_YOUR GOAL_. The full set of lines below has to be duplicated exactly, with no picture kept.

_DATA SHOWN_.
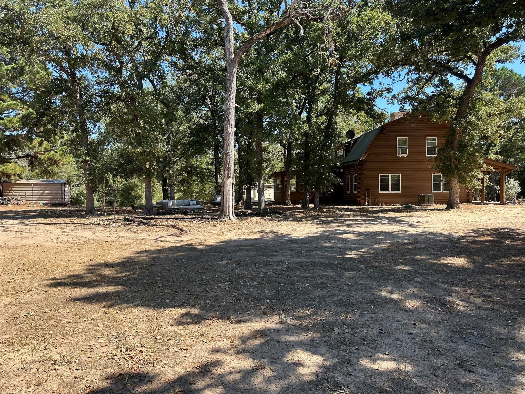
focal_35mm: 24
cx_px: 262
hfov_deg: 71.6
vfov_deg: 56.8
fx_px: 364
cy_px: 197
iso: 80
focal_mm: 6.86
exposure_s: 1/1304
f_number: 1.78
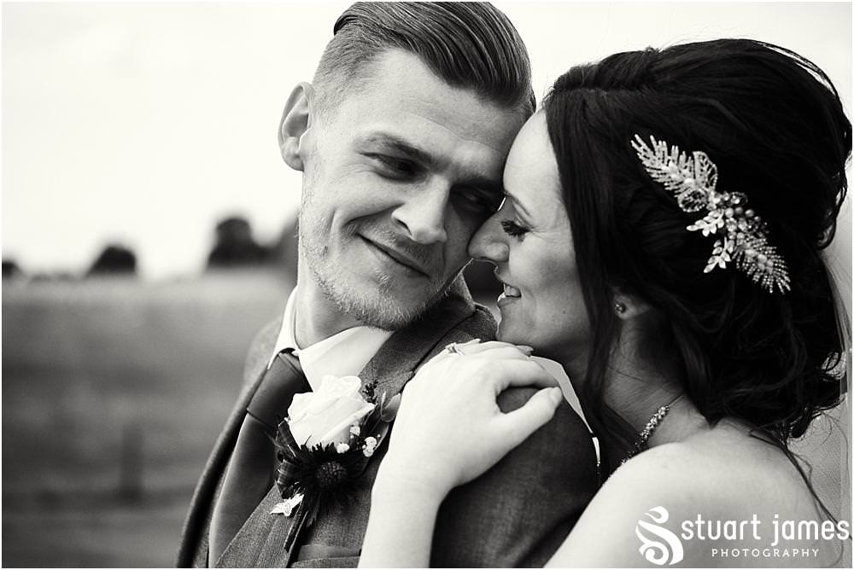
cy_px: 285
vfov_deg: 18.2
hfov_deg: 27.0
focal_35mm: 75
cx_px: 427
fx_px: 1780
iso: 400
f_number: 2
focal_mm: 50
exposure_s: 1/4000
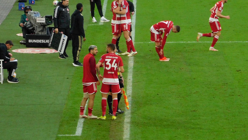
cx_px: 109
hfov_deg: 6.1
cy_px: 37
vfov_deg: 3.4
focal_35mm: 353
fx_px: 2321
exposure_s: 1/125
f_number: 5.5
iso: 400
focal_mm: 40.1
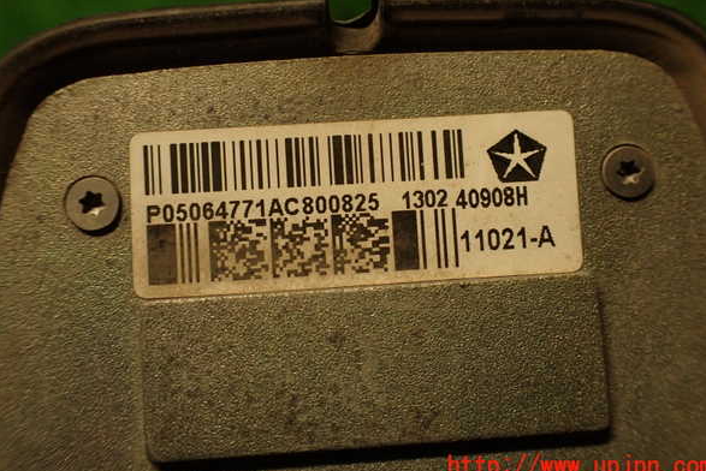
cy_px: 211
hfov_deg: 55.8
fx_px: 667
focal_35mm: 34
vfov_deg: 38.9
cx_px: 358
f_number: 2.4
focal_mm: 5.79
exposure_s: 1/40
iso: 200
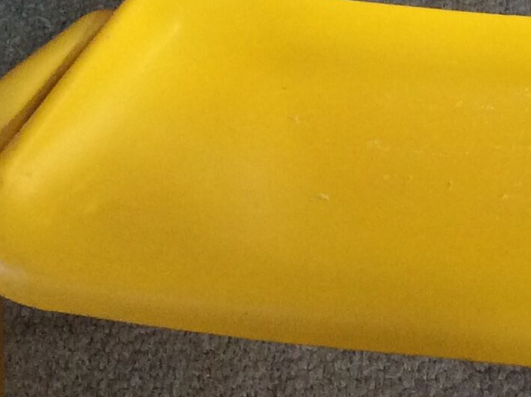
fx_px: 1807
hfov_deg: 16.4
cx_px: 505
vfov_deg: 12.5
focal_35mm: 118
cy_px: 113
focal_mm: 3.3
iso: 160
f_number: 2.4
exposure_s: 1/25
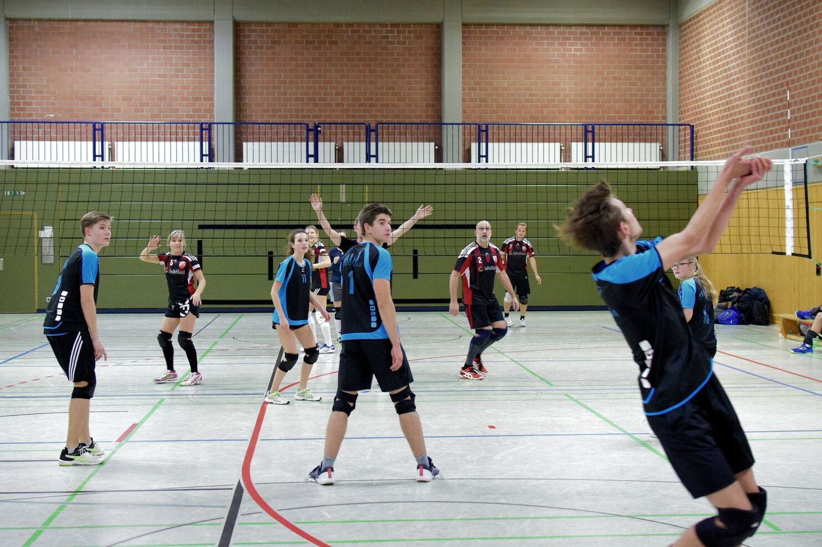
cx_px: 411
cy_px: 274
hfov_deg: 37.9
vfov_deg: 25.7
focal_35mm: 52
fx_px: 1198
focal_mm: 35
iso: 9000
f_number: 3.5
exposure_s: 1/250
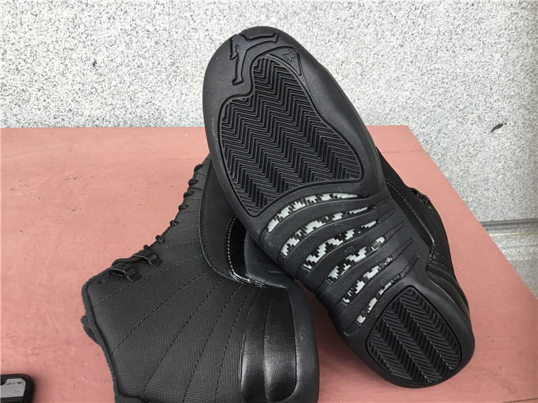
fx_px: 482
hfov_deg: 58.4
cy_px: 202
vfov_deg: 45.4
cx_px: 269
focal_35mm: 31
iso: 32
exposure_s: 1/100
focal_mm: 3.3
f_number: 2.4
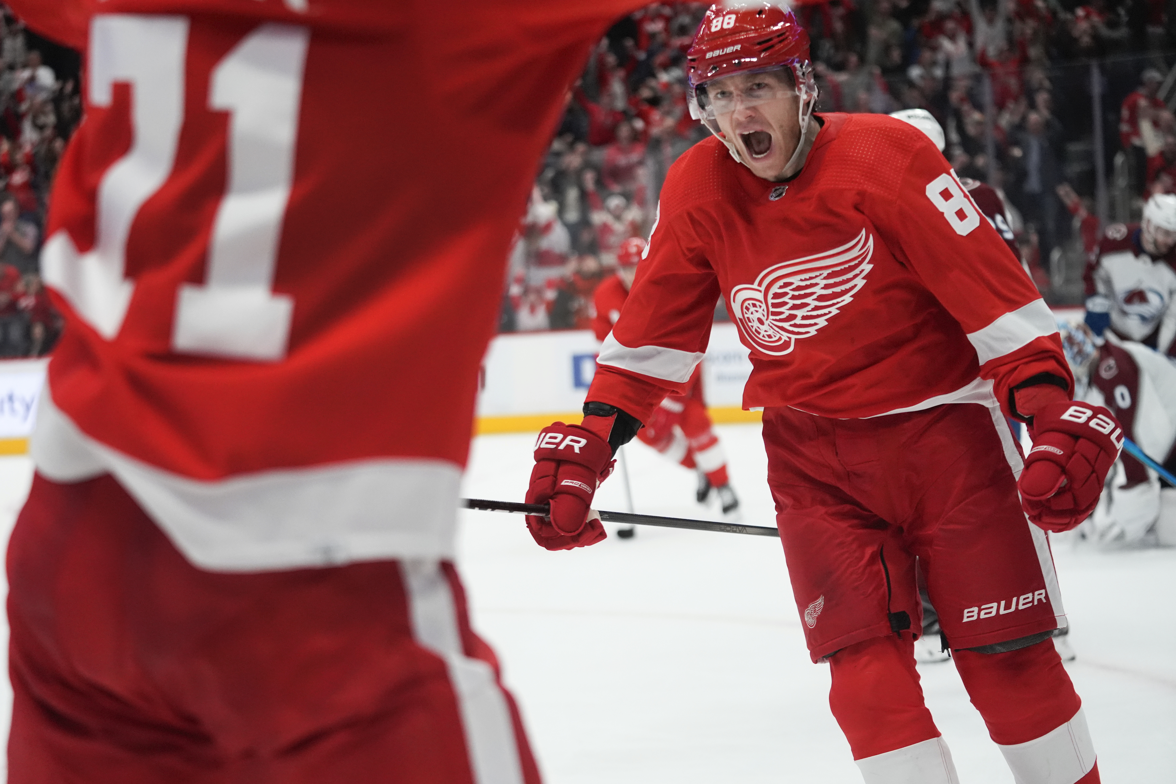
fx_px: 2286
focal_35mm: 70
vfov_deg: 19.5
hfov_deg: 28.8
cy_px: 392
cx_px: 588
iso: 4000
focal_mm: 70
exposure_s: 1/3200
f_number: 2.8
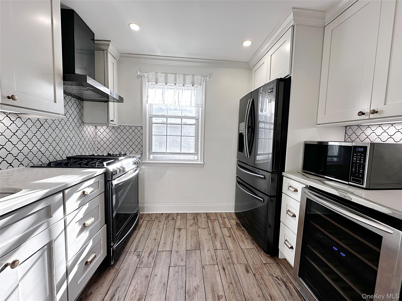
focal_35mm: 14
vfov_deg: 85.7
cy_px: 150
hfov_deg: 102.1
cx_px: 201
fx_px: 163
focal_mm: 2.22
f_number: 2.2
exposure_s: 1/207
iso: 40
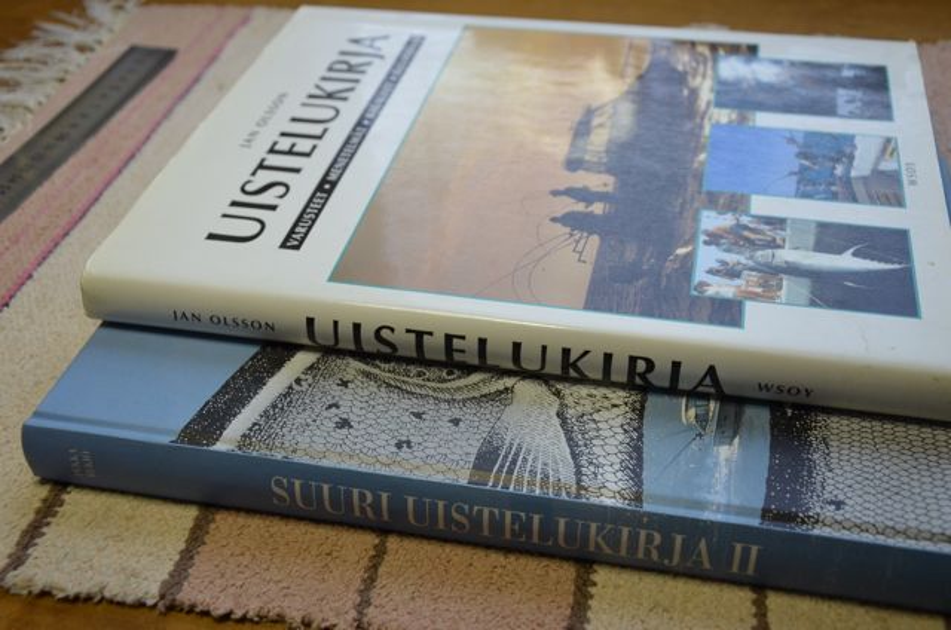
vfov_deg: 29.7
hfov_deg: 43.7
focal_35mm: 45
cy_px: 315
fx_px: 1186
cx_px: 476
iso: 560
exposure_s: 1/60
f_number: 5.6
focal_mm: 30
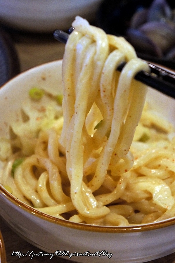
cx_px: 88
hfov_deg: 16.5
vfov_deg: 24.6
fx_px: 602
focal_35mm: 82
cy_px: 132
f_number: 5.6
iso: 1600
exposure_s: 1/15
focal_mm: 55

_SOLVED EXERCISE_.
focal_35mm: 24
cx_px: 262
hfov_deg: 71.6
vfov_deg: 56.8
fx_px: 364
cy_px: 197
iso: 80
focal_mm: 6.86
exposure_s: 1/1304
f_number: 1.78
cy_px: 285
vfov_deg: 18.2
hfov_deg: 27.0
focal_35mm: 75
cx_px: 427
fx_px: 1780
iso: 400
f_number: 2
focal_mm: 50
exposure_s: 1/4000
cx_px: 109
hfov_deg: 6.1
cy_px: 37
vfov_deg: 3.4
focal_35mm: 353
fx_px: 2321
exposure_s: 1/125
f_number: 5.5
iso: 400
focal_mm: 40.1
cy_px: 211
hfov_deg: 55.8
fx_px: 667
focal_35mm: 34
vfov_deg: 38.9
cx_px: 358
f_number: 2.4
focal_mm: 5.79
exposure_s: 1/40
iso: 200
fx_px: 1807
hfov_deg: 16.4
cx_px: 505
vfov_deg: 12.5
focal_35mm: 118
cy_px: 113
focal_mm: 3.3
iso: 160
f_number: 2.4
exposure_s: 1/25
cx_px: 411
cy_px: 274
hfov_deg: 37.9
vfov_deg: 25.7
focal_35mm: 52
fx_px: 1198
focal_mm: 35
iso: 9000
f_number: 3.5
exposure_s: 1/250
fx_px: 482
hfov_deg: 58.4
cy_px: 202
vfov_deg: 45.4
cx_px: 269
focal_35mm: 31
iso: 32
exposure_s: 1/100
focal_mm: 3.3
f_number: 2.4
fx_px: 2286
focal_35mm: 70
vfov_deg: 19.5
hfov_deg: 28.8
cy_px: 392
cx_px: 588
iso: 4000
focal_mm: 70
exposure_s: 1/3200
f_number: 2.8
focal_35mm: 14
vfov_deg: 85.7
cy_px: 150
hfov_deg: 102.1
cx_px: 201
fx_px: 163
focal_mm: 2.22
f_number: 2.2
exposure_s: 1/207
iso: 40
vfov_deg: 29.7
hfov_deg: 43.7
focal_35mm: 45
cy_px: 315
fx_px: 1186
cx_px: 476
iso: 560
exposure_s: 1/60
f_number: 5.6
focal_mm: 30
cx_px: 88
hfov_deg: 16.5
vfov_deg: 24.6
fx_px: 602
focal_35mm: 82
cy_px: 132
f_number: 5.6
iso: 1600
exposure_s: 1/15
focal_mm: 55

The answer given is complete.